Figuur 4-31 Zwemsnelheden voor glasaal teruggevangen achter de vispassage te Halfweg, voor de groepen alen afkomstig van de beide uitzetlocaties in IJmuiden. Diagramweergave van Tabel 6.

Figuur 4-32 Boxplot van gemiddelde zwemsnelheden voor glasaal voor de diverse groepen en

uitzetlocaties. De zwemsnelheid is bepaald op basis van dagelijkse terugvangsten bij Halfweg. Voor de ‘buitengroep’ is een afgelegde afstand van 18 km aangehouden en voor de ‘binnengroep’ 15,4 km.

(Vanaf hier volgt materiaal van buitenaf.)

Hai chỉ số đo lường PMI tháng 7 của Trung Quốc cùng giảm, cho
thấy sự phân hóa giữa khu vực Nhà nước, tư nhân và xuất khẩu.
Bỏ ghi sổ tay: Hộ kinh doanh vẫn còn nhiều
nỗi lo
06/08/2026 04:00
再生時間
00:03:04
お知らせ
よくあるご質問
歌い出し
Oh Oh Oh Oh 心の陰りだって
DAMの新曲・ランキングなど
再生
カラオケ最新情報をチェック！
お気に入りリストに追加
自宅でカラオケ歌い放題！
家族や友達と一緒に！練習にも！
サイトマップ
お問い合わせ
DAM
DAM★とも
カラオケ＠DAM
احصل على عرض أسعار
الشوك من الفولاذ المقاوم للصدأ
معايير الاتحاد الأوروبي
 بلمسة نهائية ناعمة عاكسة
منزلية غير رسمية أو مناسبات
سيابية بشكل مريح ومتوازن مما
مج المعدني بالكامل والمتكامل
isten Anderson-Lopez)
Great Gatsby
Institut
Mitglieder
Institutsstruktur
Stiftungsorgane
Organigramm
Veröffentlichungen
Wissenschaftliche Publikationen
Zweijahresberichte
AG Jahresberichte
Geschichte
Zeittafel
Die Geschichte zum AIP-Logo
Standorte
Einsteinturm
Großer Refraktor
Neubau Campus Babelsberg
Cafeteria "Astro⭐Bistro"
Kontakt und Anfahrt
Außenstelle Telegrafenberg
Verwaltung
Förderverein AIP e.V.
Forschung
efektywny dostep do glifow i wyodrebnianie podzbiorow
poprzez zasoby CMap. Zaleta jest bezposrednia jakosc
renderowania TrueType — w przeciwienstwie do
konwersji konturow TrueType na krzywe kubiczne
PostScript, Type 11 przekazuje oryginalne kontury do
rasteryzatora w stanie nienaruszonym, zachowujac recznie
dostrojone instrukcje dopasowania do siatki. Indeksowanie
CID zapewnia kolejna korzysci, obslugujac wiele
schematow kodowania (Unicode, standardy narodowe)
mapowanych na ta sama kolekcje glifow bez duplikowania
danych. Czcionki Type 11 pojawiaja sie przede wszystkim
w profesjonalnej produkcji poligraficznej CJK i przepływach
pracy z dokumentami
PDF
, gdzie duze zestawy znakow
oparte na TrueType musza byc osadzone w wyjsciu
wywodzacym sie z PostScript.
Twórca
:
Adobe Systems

Figuur 4-33 Verband tussen de gemiddelde zwemsnelheid en de gemiddelde watertemperatuur op het Noordzeekanaal voor de acht groepen die met VIE-tags zijn uitgezet aan weerszijden van de zeesluizen.

4.2.3

Timing

In Figuur 4-34 zijn de vangsten van de locaties groepsgewijze in een grafiek gezet, waarbij de vangdata van de stroomopwaartse locatie(s) zijn vervroegd ten opzichte van de andere locatie(s) in de grafiek, rekening houdend met de afstand en de gemiddelde zwemsnelheid van glasaal (zie 4.2.2). Op deze wijze worden de cohorten ongeveer in het gelid gezet, zodat het verloop van de vangsten tussen de locaties kan worden vergeleken. Als gemiddelde zwemsnelheid is gekozen die van de met VIE-tag gemerkte glasaal, uitgezet in de Buitenhaven IJmuiden en teruggevangen bij Halfweg: 801 m/dag. De alen die in IJmuiden aan de binnenzijde zijn uitgezet zwemmen gemiddeld langzamer, bijvoorbeeld doordat ze meer tijd nodig hebben om zich na uitzet te oriënteren. Hierdoor vormen zij een minder goede referentie. In Bijlage 4 staan dezelfde grafieken, maar daar zijn de terugvangsten uitgesplitst op kleurcode, wat nog wat extra informatie geeft. In Bijlage 5 zijn alle vangstgegevens nog eens samen met de debieten in een grafiek gezet.

IJmuiden

De detector bij de Zuidersluis kent de meeste terugvangsten van de drie detectoren van de alen die aan de buitenzijde bij Forteiland zijn uitgezet, nl. 63%: 29 stuks bij de Zuidersluis, 2 bij het spuicomplex en 15 stuks bij het gemaal (Tabel 2). Dit terwijl de totale vangst daar slechts 9% is van de detectorvangsten in IJmuiden. Een deel van de verklaring hiervoor kan zijn dat de uitzetlocatie bij de noord-oostpunt van Forteiland dichterbij de detector bij de Zuidersluis is gelegen (850m, ca. een nacht zwemmen), dan die bij de spuisluizen en het gemaal (1.680m).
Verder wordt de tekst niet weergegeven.